What you have to do:
Your answer is the lines below, exactly, from the one that contains "left eye: (314, 237)" through the one that contains "left back paw: (157, 242)", both included.

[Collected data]

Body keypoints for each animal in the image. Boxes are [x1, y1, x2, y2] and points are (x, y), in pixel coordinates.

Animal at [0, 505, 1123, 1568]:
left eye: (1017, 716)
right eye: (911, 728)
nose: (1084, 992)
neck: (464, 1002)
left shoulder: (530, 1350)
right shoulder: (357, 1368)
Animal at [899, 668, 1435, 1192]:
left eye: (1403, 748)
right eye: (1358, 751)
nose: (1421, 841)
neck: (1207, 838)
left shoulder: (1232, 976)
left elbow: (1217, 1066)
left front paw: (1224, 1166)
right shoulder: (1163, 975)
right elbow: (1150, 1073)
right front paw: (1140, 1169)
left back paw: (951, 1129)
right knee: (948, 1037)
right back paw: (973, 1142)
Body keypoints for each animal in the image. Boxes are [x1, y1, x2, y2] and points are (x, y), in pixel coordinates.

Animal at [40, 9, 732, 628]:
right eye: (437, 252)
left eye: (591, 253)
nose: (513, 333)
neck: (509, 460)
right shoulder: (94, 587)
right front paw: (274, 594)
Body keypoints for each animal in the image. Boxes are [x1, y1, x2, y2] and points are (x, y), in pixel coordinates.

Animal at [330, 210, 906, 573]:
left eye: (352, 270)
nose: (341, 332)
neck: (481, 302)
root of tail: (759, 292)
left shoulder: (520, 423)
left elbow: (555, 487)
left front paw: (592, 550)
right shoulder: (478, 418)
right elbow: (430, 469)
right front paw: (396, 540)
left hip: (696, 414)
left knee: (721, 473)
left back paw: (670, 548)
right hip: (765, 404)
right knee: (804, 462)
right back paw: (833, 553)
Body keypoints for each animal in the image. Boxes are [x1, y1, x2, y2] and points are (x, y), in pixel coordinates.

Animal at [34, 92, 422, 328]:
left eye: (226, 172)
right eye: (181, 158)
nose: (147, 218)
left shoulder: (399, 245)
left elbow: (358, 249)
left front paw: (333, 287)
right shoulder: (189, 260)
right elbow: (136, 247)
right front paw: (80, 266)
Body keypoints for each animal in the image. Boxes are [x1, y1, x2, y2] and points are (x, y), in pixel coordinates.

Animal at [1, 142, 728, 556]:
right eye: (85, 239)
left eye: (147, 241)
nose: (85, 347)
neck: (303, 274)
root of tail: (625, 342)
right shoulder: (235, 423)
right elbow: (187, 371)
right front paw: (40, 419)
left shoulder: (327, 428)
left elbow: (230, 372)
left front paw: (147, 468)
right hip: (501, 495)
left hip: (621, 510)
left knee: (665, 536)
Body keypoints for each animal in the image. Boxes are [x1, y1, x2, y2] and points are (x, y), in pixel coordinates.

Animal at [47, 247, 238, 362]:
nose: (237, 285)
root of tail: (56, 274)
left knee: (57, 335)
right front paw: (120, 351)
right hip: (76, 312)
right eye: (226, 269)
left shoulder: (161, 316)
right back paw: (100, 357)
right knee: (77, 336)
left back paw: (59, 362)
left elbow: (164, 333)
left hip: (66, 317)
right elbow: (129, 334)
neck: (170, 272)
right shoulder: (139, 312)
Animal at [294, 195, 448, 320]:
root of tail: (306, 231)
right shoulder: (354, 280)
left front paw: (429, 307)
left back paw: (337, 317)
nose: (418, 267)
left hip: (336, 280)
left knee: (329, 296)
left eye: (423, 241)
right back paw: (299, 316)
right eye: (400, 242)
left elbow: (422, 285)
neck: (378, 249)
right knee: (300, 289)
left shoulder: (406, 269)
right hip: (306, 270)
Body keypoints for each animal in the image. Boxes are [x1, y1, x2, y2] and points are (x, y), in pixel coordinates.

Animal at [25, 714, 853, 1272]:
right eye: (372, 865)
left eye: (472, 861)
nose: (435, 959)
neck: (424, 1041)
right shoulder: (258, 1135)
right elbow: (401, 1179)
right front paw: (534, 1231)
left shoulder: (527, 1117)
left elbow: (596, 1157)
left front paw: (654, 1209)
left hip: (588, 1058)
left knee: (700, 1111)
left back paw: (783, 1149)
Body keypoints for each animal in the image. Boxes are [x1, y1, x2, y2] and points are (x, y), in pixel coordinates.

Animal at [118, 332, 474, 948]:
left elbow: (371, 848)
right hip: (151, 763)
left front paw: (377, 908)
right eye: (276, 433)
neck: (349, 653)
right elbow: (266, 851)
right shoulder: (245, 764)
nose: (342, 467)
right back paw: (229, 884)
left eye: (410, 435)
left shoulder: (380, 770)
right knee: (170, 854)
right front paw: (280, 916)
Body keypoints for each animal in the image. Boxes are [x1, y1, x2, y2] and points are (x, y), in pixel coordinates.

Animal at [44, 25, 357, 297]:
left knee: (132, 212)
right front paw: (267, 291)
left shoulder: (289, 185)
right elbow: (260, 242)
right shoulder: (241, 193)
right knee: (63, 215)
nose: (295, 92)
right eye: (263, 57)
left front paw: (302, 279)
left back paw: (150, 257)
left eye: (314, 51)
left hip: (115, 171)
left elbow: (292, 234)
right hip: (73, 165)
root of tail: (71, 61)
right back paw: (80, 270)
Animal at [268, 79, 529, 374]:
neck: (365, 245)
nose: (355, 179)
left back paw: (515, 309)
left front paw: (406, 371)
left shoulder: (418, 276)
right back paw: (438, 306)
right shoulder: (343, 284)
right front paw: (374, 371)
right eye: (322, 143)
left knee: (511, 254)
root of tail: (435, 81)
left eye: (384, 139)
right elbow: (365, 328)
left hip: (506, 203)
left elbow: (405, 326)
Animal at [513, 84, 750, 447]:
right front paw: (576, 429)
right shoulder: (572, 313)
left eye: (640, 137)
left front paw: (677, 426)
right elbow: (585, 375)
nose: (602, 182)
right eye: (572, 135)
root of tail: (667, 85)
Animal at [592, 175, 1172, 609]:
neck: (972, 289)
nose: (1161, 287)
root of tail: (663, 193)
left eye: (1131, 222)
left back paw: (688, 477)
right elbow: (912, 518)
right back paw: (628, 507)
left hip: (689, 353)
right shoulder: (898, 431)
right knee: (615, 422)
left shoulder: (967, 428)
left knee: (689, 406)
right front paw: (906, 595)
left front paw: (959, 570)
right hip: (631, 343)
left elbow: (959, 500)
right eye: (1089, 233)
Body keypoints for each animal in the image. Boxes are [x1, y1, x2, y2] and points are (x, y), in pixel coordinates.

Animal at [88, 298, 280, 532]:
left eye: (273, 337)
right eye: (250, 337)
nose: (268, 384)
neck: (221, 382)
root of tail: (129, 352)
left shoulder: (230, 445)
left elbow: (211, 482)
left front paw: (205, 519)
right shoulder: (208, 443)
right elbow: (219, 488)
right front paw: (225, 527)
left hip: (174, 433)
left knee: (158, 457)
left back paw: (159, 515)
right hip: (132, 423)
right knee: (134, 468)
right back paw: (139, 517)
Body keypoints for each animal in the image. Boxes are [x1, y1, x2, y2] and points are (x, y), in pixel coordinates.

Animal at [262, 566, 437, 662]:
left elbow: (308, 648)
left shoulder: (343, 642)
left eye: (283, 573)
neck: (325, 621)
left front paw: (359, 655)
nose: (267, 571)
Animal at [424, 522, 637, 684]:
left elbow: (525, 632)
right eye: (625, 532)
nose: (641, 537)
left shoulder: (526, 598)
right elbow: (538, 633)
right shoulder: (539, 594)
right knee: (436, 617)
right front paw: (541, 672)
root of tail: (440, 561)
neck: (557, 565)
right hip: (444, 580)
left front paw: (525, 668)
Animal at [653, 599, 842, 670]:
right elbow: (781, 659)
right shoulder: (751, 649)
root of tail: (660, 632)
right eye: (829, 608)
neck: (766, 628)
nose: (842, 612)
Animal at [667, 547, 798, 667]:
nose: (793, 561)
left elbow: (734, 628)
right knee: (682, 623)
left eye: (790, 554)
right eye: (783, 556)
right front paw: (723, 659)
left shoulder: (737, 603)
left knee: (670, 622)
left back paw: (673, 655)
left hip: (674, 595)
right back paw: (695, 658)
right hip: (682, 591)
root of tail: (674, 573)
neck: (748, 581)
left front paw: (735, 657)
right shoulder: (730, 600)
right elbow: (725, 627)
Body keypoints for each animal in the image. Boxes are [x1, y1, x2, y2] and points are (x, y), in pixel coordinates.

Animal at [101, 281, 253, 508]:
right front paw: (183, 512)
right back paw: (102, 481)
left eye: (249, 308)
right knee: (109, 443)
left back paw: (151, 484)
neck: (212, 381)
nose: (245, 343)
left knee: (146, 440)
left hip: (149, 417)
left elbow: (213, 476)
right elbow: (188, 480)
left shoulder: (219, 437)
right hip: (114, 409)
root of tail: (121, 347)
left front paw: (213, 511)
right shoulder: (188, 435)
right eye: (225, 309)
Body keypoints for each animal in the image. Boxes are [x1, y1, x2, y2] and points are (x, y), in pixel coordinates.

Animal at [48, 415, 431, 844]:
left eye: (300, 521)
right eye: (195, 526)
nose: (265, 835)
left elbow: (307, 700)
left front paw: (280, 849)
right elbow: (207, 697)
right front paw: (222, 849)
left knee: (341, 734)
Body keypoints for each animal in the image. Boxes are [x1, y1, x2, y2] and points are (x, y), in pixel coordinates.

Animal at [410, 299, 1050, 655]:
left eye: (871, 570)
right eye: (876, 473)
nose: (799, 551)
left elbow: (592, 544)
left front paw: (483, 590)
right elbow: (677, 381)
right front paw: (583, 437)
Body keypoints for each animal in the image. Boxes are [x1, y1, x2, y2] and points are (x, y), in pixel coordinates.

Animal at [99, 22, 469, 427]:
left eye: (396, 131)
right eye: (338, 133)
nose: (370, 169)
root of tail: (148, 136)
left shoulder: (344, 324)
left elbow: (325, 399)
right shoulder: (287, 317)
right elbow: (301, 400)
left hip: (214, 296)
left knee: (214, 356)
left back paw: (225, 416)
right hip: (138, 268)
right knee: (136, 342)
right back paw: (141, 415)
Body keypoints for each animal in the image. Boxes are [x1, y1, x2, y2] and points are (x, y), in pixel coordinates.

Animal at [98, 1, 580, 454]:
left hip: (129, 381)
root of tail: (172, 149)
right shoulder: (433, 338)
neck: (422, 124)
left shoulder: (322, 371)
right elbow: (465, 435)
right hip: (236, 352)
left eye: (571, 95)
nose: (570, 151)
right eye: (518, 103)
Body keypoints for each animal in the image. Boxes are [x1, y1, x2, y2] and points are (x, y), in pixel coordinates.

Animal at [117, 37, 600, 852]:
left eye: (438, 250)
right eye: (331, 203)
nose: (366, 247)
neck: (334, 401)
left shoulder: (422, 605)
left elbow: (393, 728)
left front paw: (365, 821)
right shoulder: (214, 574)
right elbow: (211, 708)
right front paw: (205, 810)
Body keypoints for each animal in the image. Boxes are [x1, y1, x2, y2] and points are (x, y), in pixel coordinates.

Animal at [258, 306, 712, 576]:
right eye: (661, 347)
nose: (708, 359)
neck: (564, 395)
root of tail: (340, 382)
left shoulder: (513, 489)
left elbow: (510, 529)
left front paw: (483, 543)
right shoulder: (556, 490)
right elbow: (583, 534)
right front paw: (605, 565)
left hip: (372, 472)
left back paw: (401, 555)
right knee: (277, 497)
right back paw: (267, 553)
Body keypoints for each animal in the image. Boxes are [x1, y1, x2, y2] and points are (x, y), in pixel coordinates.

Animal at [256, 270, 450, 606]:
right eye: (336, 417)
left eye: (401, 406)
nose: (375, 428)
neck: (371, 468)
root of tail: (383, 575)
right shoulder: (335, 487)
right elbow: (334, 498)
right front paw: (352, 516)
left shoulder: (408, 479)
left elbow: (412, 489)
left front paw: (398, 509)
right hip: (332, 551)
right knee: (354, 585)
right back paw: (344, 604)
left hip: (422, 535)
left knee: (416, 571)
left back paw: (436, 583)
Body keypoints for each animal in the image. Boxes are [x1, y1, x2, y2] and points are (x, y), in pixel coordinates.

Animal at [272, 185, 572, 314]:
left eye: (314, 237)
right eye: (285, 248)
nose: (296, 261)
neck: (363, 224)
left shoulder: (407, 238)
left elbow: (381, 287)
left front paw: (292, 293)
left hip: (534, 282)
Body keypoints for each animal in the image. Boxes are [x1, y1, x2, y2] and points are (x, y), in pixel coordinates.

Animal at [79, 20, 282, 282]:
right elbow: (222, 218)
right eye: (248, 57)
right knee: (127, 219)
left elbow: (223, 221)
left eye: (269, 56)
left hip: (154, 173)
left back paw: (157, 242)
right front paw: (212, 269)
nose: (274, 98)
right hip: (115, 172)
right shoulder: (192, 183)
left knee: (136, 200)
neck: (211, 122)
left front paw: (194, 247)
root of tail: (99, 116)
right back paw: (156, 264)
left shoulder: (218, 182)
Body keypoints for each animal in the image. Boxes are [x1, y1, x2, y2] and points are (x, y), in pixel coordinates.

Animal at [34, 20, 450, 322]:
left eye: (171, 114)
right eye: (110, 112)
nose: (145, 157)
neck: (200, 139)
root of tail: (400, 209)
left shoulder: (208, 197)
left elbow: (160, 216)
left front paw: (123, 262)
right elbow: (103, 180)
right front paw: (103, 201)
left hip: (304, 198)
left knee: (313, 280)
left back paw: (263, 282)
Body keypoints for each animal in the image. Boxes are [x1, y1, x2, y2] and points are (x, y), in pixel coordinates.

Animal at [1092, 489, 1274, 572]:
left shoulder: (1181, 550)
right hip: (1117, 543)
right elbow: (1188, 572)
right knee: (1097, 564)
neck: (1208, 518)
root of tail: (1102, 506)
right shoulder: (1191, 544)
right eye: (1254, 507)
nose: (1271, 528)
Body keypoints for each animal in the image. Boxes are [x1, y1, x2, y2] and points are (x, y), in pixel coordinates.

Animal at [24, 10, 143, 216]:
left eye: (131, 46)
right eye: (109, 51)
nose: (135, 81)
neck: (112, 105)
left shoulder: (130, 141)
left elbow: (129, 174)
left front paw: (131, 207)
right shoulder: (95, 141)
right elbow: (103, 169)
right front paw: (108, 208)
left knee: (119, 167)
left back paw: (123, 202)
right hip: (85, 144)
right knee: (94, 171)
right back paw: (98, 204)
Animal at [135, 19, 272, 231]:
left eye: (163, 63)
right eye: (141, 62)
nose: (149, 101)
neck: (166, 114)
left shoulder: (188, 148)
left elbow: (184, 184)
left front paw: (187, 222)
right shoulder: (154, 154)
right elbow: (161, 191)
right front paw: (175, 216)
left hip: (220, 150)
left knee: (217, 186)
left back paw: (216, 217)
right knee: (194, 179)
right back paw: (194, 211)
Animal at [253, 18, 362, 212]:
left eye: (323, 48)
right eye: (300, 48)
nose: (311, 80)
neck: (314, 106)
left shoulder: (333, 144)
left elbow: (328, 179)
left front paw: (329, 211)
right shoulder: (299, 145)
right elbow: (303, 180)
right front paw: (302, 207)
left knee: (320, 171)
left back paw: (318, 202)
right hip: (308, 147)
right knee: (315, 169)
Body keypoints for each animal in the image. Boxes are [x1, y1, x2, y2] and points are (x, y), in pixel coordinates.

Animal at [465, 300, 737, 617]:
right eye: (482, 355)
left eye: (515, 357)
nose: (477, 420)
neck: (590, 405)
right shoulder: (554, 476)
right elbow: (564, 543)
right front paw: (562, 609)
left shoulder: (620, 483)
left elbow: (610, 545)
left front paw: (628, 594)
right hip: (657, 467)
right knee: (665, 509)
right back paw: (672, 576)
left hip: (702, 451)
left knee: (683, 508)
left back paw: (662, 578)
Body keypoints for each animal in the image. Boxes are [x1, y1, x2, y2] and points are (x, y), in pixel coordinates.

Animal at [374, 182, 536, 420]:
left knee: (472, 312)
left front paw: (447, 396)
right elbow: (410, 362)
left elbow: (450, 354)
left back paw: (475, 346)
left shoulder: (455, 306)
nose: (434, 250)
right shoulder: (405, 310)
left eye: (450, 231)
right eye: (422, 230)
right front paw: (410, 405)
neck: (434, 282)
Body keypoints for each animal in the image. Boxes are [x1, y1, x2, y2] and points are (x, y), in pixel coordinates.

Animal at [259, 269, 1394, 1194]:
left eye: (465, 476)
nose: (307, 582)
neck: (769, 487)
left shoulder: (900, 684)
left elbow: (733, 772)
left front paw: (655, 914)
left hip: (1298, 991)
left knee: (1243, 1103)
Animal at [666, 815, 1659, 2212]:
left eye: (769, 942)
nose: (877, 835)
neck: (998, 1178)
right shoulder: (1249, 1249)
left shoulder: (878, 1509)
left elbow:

Exercise result:
left eye: (314, 237)
right eye: (285, 248)
nose: (296, 261)
neck: (363, 224)
left shoulder: (407, 238)
left elbow: (381, 287)
left front paw: (292, 293)
left hip: (534, 282)
Body keypoints for each animal in the image. Boxes are [x1, y1, x2, y2] and points are (x, y), in pixel coordinates.

Animal at [79, 20, 282, 282]:
right elbow: (222, 218)
right eye: (248, 57)
right knee: (127, 219)
left elbow: (223, 221)
left eye: (269, 56)
left hip: (154, 173)
left back paw: (157, 242)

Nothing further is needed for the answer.